Stop Faking Happiness: Your Strategy Is Actually Destroying You
- palak doshi
- Jan 25
- 2 min read
What’s your “Happiness Strategy”? Is it something like: “Sadness, stay in that damn box and don’t bother me, I want to be happy!” Do you deliberately shove off any "negative feelings" or "negativity"? Sure, it’s a clever strategy—it helps you avoid the discomfort and chaos of feeling bad. But here's the catch: if you keep pushing away the emotions you don’t want to feel, you’re not experiencing all of what it means to truly live.
Think about it: when you’re stuck in a cycle of pretending you’re only “happy” and blocking out sadness, are you really living? You might be fooling yourself into thinking you’re on top of the world, but you’re missing out on the deeper, richer experience that comes with the full emotional spectrum. The more you push away sadness, the less you’ll be able to appreciate real joy.
This brings me to the animated movie Inside Out. If you’ve seen it (if you haven’t, what are you doing?), you’ll recognize the struggle of little Riley, whose mind is run by five dominant emotions: Joy, Sadness, Anger, Fear, and Disgust. At the start of the film, Joy is on a relentless mission to keep everything light and happy. She shoves Sadness into a corner, trying to maintain a world where only bright, cheerful moments exist.

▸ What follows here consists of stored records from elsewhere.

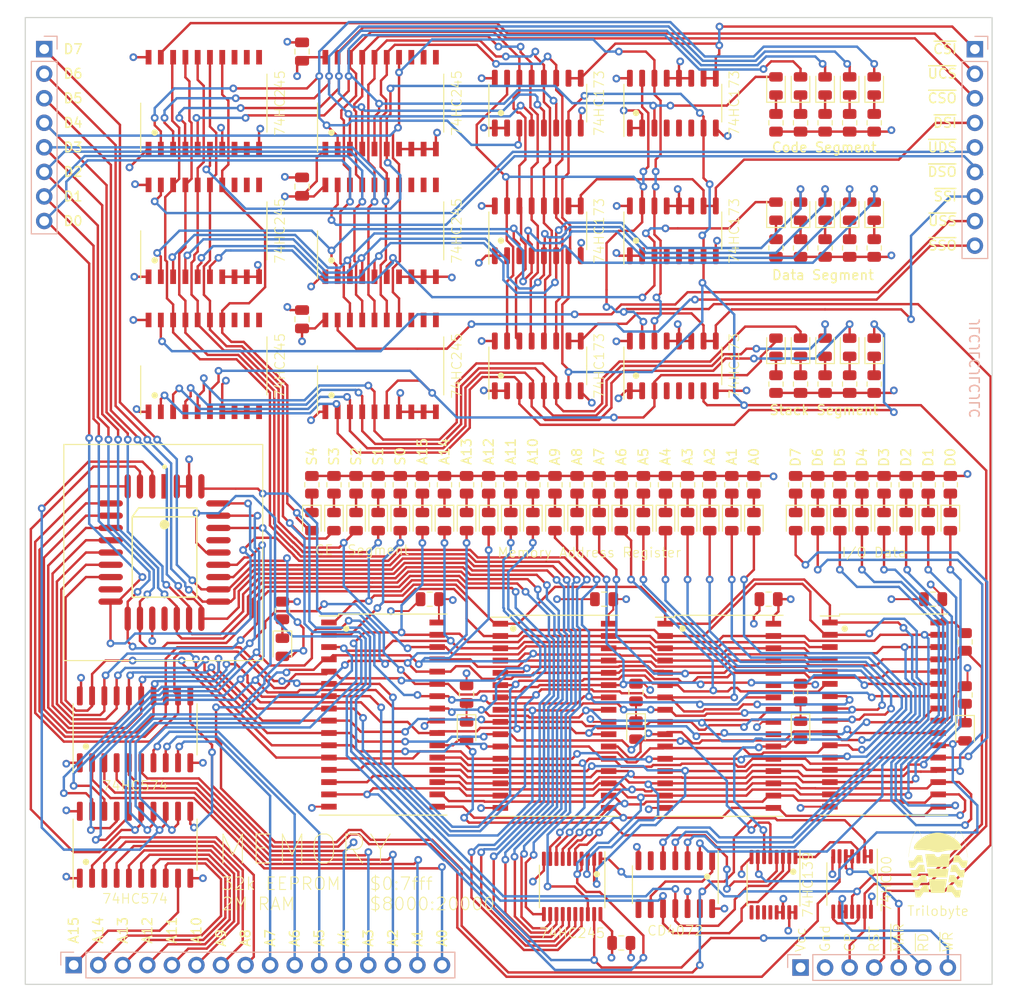
<source format=kicad_pcb>
(kicad_pcb (version 20211014) (generator pcbnew)

  (general
    (thickness 4.69)
  )

  (paper "A4")
  (layers
    (0 "F.Cu" signal)
    (1 "In1.Cu" signal)
    (2 "In2.Cu" signal)
    (31 "B.Cu" signal)
    (32 "B.Adhes" user "B.Adhesive")
    (33 "F.Adhes" user "F.Adhesive")
    (34 "B.Paste" user)
    (35 "F.Paste" user)
    (36 "B.SilkS" user "B.Silkscreen")
    (37 "F.SilkS" user "F.Silkscreen")
    (38 "B.Mask" user)
    (39 "F.Mask" user)
    (40 "Dwgs.User" user "User.Drawings")
    (41 "Cmts.User" user "User.Comments")
    (42 "Eco1.User" user "User.Eco1")
    (43 "Eco2.User" user "User.Eco2")
    (44 "Edge.Cuts" user)
    (45 "Margin" user)
    (46 "B.CrtYd" user "B.Courtyard")
    (47 "F.CrtYd" user "F.Courtyard")
    (48 "B.Fab" user)
    (49 "F.Fab" user)
    (50 "User.1" user)
    (51 "User.2" user)
    (52 "User.3" user)
    (53 "User.4" user)
    (54 "User.5" user)
    (55 "User.6" user)
    (56 "User.7" user)
    (57 "User.8" user)
    (58 "User.9" user)
  )

  (setup
    (stackup
      (layer "F.SilkS" (type "Top Silk Screen"))
      (layer "F.Paste" (type "Top Solder Paste"))
      (layer "F.Mask" (type "Top Solder Mask") (thickness 0.01))
      (layer "F.Cu" (type "copper") (thickness 0.035))
      (layer "dielectric 1" (type "core") (thickness 1.51) (material "FR4") (epsilon_r 4.5) (loss_tangent 0.02))
      (layer "In1.Cu" (type "copper") (thickness 0.035))
      (layer "dielectric 2" (type "prepreg") (thickness 1.51) (material "FR4") (epsilon_r 4.5) (loss_tangent 0.02))
      (layer "In2.Cu" (type "copper") (thickness 0.035))
      (layer "dielectric 3" (type "core") (thickness 1.51) (material "FR4") (epsilon_r 4.5) (loss_tangent 0.02))
      (layer "B.Cu" (type "copper") (thickness 0.035))
      (layer "B.Mask" (type "Bottom Solder Mask") (thickness 0.01))
      (layer "B.Paste" (type "Bottom Solder Paste"))
      (layer "B.SilkS" (type "Bottom Silk Screen"))
      (copper_finish "None")
      (dielectric_constraints no)
    )
    (pad_to_mask_clearance 0)
    (pcbplotparams
      (layerselection 0x00010fc_ffffffff)
      (disableapertmacros false)
      (usegerberextensions false)
      (usegerberattributes true)
      (usegerberadvancedattributes true)
      (creategerberjobfile true)
      (svguseinch false)
      (svgprecision 6)
      (excludeedgelayer true)
      (plotframeref false)
      (viasonmask false)
      (mode 1)
      (useauxorigin false)
      (hpglpennumber 1)
      (hpglpenspeed 20)
      (hpglpendiameter 15.000000)
      (dxfpolygonmode true)
      (dxfimperialunits true)
      (dxfusepcbnewfont true)
      (psnegative false)
      (psa4output false)
      (plotreference true)
      (plotvalue true)
      (plotinvisibletext false)
      (sketchpadsonfab false)
      (subtractmaskfromsilk false)
      (outputformat 1)
      (mirror false)
      (drillshape 0)
      (scaleselection 1)
      (outputdirectory "GERBER")
    )
  )

  (net 0 "")
  (net 1 "VCC")
  (net 2 "GND")
  (net 3 "Net-(D1-Pad1)")
  (net 4 "/RAM Array/D7")
  (net 5 "Net-(D2-Pad1)")
  (net 6 "/RAM Array/D6")
  (net 7 "Net-(D3-Pad1)")
  (net 8 "/RAM Array/D5")
  (net 9 "Net-(D4-Pad1)")
  (net 10 "/RAM Array/D4")
  (net 11 "Net-(D5-Pad1)")
  (net 12 "/RAM Array/D3")
  (net 13 "Net-(D6-Pad1)")
  (net 14 "/RAM Array/D2")
  (net 15 "Net-(D7-Pad1)")
  (net 16 "/RAM Array/D1")
  (net 17 "Net-(D8-Pad1)")
  (net 18 "/RAM Array/D0")
  (net 19 "Net-(D9-Pad1)")
  (net 20 "Net-(D10-Pad1)")
  (net 21 "Net-(D11-Pad1)")
  (net 22 "Net-(D12-Pad1)")
  (net 23 "Net-(D13-Pad1)")
  (net 24 "/ADDR15")
  (net 25 "Net-(D14-Pad1)")
  (net 26 "/ADDR14")
  (net 27 "Net-(D15-Pad1)")
  (net 28 "/ADDR13")
  (net 29 "Net-(D16-Pad1)")
  (net 30 "/ADDR12")
  (net 31 "Net-(D17-Pad1)")
  (net 32 "/ADDR11")
  (net 33 "Net-(D18-Pad1)")
  (net 34 "/ADDR10")
  (net 35 "Net-(D19-Pad1)")
  (net 36 "/ADDR9")
  (net 37 "Net-(D20-Pad1)")
  (net 38 "/ADDR8")
  (net 39 "Net-(D21-Pad1)")
  (net 40 "/ADDR7")
  (net 41 "Net-(D22-Pad1)")
  (net 42 "/ADDR6")
  (net 43 "Net-(D23-Pad1)")
  (net 44 "/ADDR5")
  (net 45 "Net-(D24-Pad1)")
  (net 46 "/ADDR4")
  (net 47 "Net-(D25-Pad1)")
  (net 48 "/ADDR3")
  (net 49 "Net-(D26-Pad1)")
  (net 50 "/ADDR2")
  (net 51 "Net-(D27-Pad1)")
  (net 52 "/ADDR1")
  (net 53 "Net-(D28-Pad1)")
  (net 54 "/ADDR0")
  (net 55 "~{LATCH_MAR}")
  (net 56 "~{READ}")
  (net 57 "~{WRITE}")
  (net 58 "BUS7")
  (net 59 "BUS6")
  (net 60 "BUS5")
  (net 61 "BUS4")
  (net 62 "BUS3")
  (net 63 "BUS2")
  (net 64 "BUS1")
  (net 65 "BUS0")
  (net 66 "SEGMENT2")
  (net 67 "SEGMENT1")
  (net 68 "SEGMENT0")
  (net 69 "A15")
  (net 70 "A14")
  (net 71 "A13")
  (net 72 "A12")
  (net 73 "A11")
  (net 74 "A10")
  (net 75 "A9")
  (net 76 "A8")
  (net 77 "A7")
  (net 78 "A6")
  (net 79 "A5")
  (net 80 "A4")
  (net 81 "A3")
  (net 82 "A2")
  (net 83 "A1")
  (net 84 "A0")
  (net 85 "CLOCK")
  (net 86 "SEGMENT4")
  (net 87 "SEGMENT3")
  (net 88 "/~{EEPROM_EN}")
  (net 89 "~{RAM_WRITE}")
  (net 90 "~{RAM_EN3}")
  (net 91 "~{RAM_EN2}")
  (net 92 "~{RAM_EN1}")
  (net 93 "~{RAM_EN0}")
  (net 94 "Net-(D29-Pad1)")
  (net 95 "Net-(D30-Pad1)")
  (net 96 "Net-(D31-Pad1)")
  (net 97 "Net-(U1-Pad3)")
  (net 98 "LATCH_MAR")
  (net 99 "Net-(U1-Pad12)")
  (net 100 "Net-(U2-Pad1)")
  (net 101 "unconnected-(U3-Pad9)")
  (net 102 "unconnected-(U3-Pad10)")
  (net 103 "unconnected-(U3-Pad11)")
  (net 104 "unconnected-(U3-Pad12)")
  (net 105 "unconnected-(U11-Pad1)")
  (net 106 "unconnected-(U11-Pad12)")
  (net 107 "unconnected-(U11-Pad17)")
  (net 108 "unconnected-(U11-Pad26)")
  (net 109 "Net-(D32-Pad1)")
  (net 110 "/Data Segments/Data Segment/S4")
  (net 111 "Net-(D33-Pad1)")
  (net 112 "/Data Segments/Data Segment/S3")
  (net 113 "Net-(D34-Pad1)")
  (net 114 "/Data Segments/Data Segment/S2")
  (net 115 "Net-(D35-Pad1)")
  (net 116 "/Data Segments/Data Segment/S1")
  (net 117 "Net-(D36-Pad1)")
  (net 118 "/Data Segments/Data Segment/S0")
  (net 119 "Net-(D37-Pad1)")
  (net 120 "/Data Segments/Code Segment/S4")
  (net 121 "Net-(D38-Pad1)")
  (net 122 "/Data Segments/Code Segment/S3")
  (net 123 "Net-(D39-Pad1)")
  (net 124 "/Data Segments/Code Segment/S2")
  (net 125 "Net-(D40-Pad1)")
  (net 126 "/Data Segments/Code Segment/S1")
  (net 127 "Net-(D41-Pad1)")
  (net 128 "/Data Segments/Code Segment/S0")
  (net 129 "Net-(D42-Pad1)")
  (net 130 "/Data Segments/Stack Segment/S4")
  (net 131 "Net-(D43-Pad1)")
  (net 132 "/Data Segments/Stack Segment/S3")
  (net 133 "Net-(D44-Pad1)")
  (net 134 "/Data Segments/Stack Segment/S2")
  (net 135 "Net-(D45-Pad1)")
  (net 136 "/Data Segments/Stack Segment/S1")
  (net 137 "Net-(D46-Pad1)")
  (net 138 "/Data Segments/Stack Segment/S0")
  (net 139 "RESET")
  (net 140 "~{LATCH_DATA_SEG}")
  (net 141 "unconnected-(U13-Pad4)")
  (net 142 "unconnected-(U13-Pad5)")
  (net 143 "unconnected-(U13-Pad6)")
  (net 144 "unconnected-(U14-Pad11)")
  (net 145 "unconnected-(U14-Pad12)")
  (net 146 "unconnected-(U14-Pad13)")
  (net 147 "~{EN_DATA_SEG}")
  (net 148 "unconnected-(U15-Pad11)")
  (net 149 "unconnected-(U15-Pad12)")
  (net 150 "unconnected-(U15-Pad13)")
  (net 151 "~{ASSERT_DATA_SEG}")
  (net 152 "~{LATCH_CODE_SEG}")
  (net 153 "unconnected-(U17-Pad4)")
  (net 154 "unconnected-(U17-Pad5)")
  (net 155 "unconnected-(U17-Pad6)")
  (net 156 "unconnected-(U18-Pad11)")
  (net 157 "unconnected-(U18-Pad12)")
  (net 158 "unconnected-(U18-Pad13)")
  (net 159 "~{EN_CODE_SEG}")
  (net 160 "unconnected-(U19-Pad11)")
  (net 161 "unconnected-(U19-Pad12)")
  (net 162 "unconnected-(U19-Pad13)")
  (net 163 "~{ASSERT_CODE_SEG}")
  (net 164 "~{LATCH_STACK_SEG}")
  (net 165 "unconnected-(U21-Pad4)")
  (net 166 "unconnected-(U21-Pad5)")
  (net 167 "unconnected-(U21-Pad6)")
  (net 168 "unconnected-(U22-Pad11)")
  (net 169 "unconnected-(U22-Pad12)")
  (net 170 "unconnected-(U22-Pad13)")
  (net 171 "~{EN_STACK_SEG}")
  (net 172 "unconnected-(U23-Pad11)")
  (net 173 "unconnected-(U23-Pad12)")
  (net 174 "unconnected-(U23-Pad13)")
  (net 175 "~{ASSERT_STACK_SEG}")
  (net 176 "Net-(D47-Pad1)")
  (net 177 "Net-(D48-Pad1)")
  (net 178 "Net-(D49-Pad1)")

  (footprint "Resistor_SMD:R_0805_2012Metric" (layer "F.Cu") (at 167.386 35.306 90))

  (footprint "Capacitor_SMD:C_0805_2012Metric" (layer "F.Cu") (at 159.004 84.582 180))

  (footprint "Resistor_SMD:R_0805_2012Metric" (layer "F.Cu") (at 146.05 72.7475 -90))

  (footprint "Package_SO:SO-16_3.9x9.9mm_P1.27mm" (layer "F.Cu") (at 135.128 60.452 90))

  (footprint "LED_SMD:LED_0805_2012Metric" (layer "F.Cu") (at 177.8 76.5575 -90))

  (footprint "LED_SMD:LED_0805_2012Metric" (layer "F.Cu") (at 148.336 76.5575 -90))

  (footprint "Resistor_SMD:R_0805_2012Metric" (layer "F.Cu") (at 152.908 72.7475 -90))

  (footprint "Resistor_SMD:R_0805_2012Metric" (layer "F.Cu") (at 177.8 72.7475 -90))

  (footprint "Stephenv6:trilobyte-logo-small" (layer "F.Cu") (at 176.55 104.274116))

  (footprint "Package_SO:TSOP-II-32_21.0x10.2mm_P1.27mm" (layer "F.Cu") (at 170.942 96.52))

  (footprint "Package_SO:SO-20_12.8x7.5mm_P1.27mm" (layer "F.Cu") (at 118.872 46.482 90))

  (footprint "Resistor_SMD:R_0805_2012Metric" (layer "F.Cu") (at 132.334 72.7475 -90))

  (footprint "LED_SMD:LED_0805_2012Metric" (layer "F.Cu") (at 130.048 76.5575 -90))

  (footprint "LED_SMD:LED_0805_2012Metric" (layer "F.Cu") (at 141.478 76.5575 -90))

  (footprint "Package_SO:TSOP-II-32_21.0x10.2mm_P1.27mm" (layer "F.Cu") (at 119.126 96.52))

  (footprint "Resistor_SMD:R_0805_2012Metric" (layer "F.Cu") (at 168.656 72.7475 -90))

  (footprint "LED_SMD:LED_0805_2012Metric" (layer "F.Cu") (at 169.926 44.45 90))

  (footprint "LED_SMD:LED_0805_2012Metric" (layer "F.Cu") (at 123.198 76.5575 -90))

  (footprint "Package_SO:TSSOP-14_4.4x5mm_P0.65mm" (layer "F.Cu") (at 167.64 114.046 -90))

  (footprint "LED_SMD:LED_0805_2012Metric" (layer "F.Cu") (at 173.228 76.5575 -90))

  (footprint "Package_SO:SO-20_12.8x7.5mm_P1.27mm" (layer "F.Cu") (at 100.584 46.482 90))

  (footprint "LED_SMD:LED_0805_2012Metric" (layer "F.Cu") (at 169.926 31.496 90))

  (footprint "Resistor_SMD:R_0805_2012Metric" (layer "F.Cu") (at 169.926 35.306 90))

  (footprint "Resistor_SMD:R_0805_2012Metric" (layer "F.Cu") (at 159.766 62.3335 90))

  (footprint "Resistor_SMD:R_0805_2012Metric" (layer "F.Cu") (at 162.306 35.306 90))

  (footprint "Capacitor_SMD:C_0805_2012Metric" (layer "F.Cu") (at 143.764 120.142))

  (footprint "LED_SMD:LED_0805_2012Metric" (layer "F.Cu") (at 127.762 76.5575 -90))

  (footprint "Resistor_SMD:R_0805_2012Metric" (layer "F.Cu") (at 123.194 72.7475 -90))

  (footprint "LED_SMD:LED_0805_2012Metric" (layer "F.Cu") (at 162.306 98.1475 -90))

  (footprint "Resistor_SMD:R_0805_2012Metric" (layer "F.Cu") (at 157.48 72.7475 -90))

  (footprint "Package_SO:TSOP-II-32_21.0x10.2mm_P1.27mm" (layer "F.Cu") (at 153.9 96.647))

  (footprint "Resistor_SMD:R_0805_2012Metric" (layer "F.Cu") (at 114.046 72.7475 -90))

  (footprint "LED_SMD:LED_0805_2012Metric" (layer "F.Cu") (at 127.762 98.2195 -90))

  (footprint "Resistor_SMD:R_0805_2012Metric" (layer "F.Cu") (at 145.288 94.234 -90))

  (footprint "LED_SMD:LED_0805_2012Metric" (layer "F.Cu") (at 167.386 44.45 90))

  (footprint "LED_SMD:LED_0805_2012Metric" (layer "F.Cu") (at 134.62 76.5575 -90))

  (footprint "Resistor_SMD:R_0805_2012Metric" (layer "F.Cu") (at 116.332 72.7475 -90))

  (footprint "LED_SMD:LED_0805_2012Metric" (layer "F.Cu") (at 159.766 31.496 90))

  (footprint "Package_SO:SO-16_3.9x9.9mm_P1.27mm" (layer "F.Cu") (at 135.128 33.274 90))

  (footprint "LED_SMD:LED_0805_2012Metric" (layer "F.Cu")
    (tedit 5F68FEF1) (tstamp 366fb7ac-b890-4a09-9d7e-cefc14e6556f)
    (at 116.332 76.5575 -90)
    (descr "LED SMD 0805 (2012 Metric), square (rectangular) end terminal, IPC_7351 nominal, (Body size source: https://docs.google.com/spreadsheets/d/1BsfQQcO9C6DZCsRaXUlFlo91Tg2WpOkGARC1WS5S8t0/edit?usp=sharing), generated with kicad-footprint-generator")
    (tags "LED")
    (property "Sheetfile" "memory.kicad_sch")
    (property "Sheetname" "")
    (path "/52f1b50d-7c01-
... [2874616 chars truncated]
</source>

But when Riley faces a tough time, Joy can’t handle it on her own. The only way Riley can confront her emotions and truly grow is when Sadness steps in. The turning point happens when Sadness helps Riley tap into the power of her core memories—memories that would be lost forever if only Joy were in control. Through sadness, Riley begins to understand what really matters. Without sadness, there is no depth to joy. Without loss, there is no gratitude. The real takeaway? Joy can’t do its job without Sadness.
So here’s the bombshell: If your “happiness strategy” is to ignore, avoid, or suppress negative emotions, you're actually making yourself emotionally shallow. You’re living in a bubble that doesn’t reflect reality. The truth is, you need all your emotions to live fully. Emotions aren’t problems to be solved—they’re part of what makes us human.
The Key Insight: Stop pretending that happiness can exist in a vacuum. Embrace sadness, fear, and even anger as part of your emotional toolkit. When you face all your feelings head-on, you’ll understand happiness in a way you never thought possible.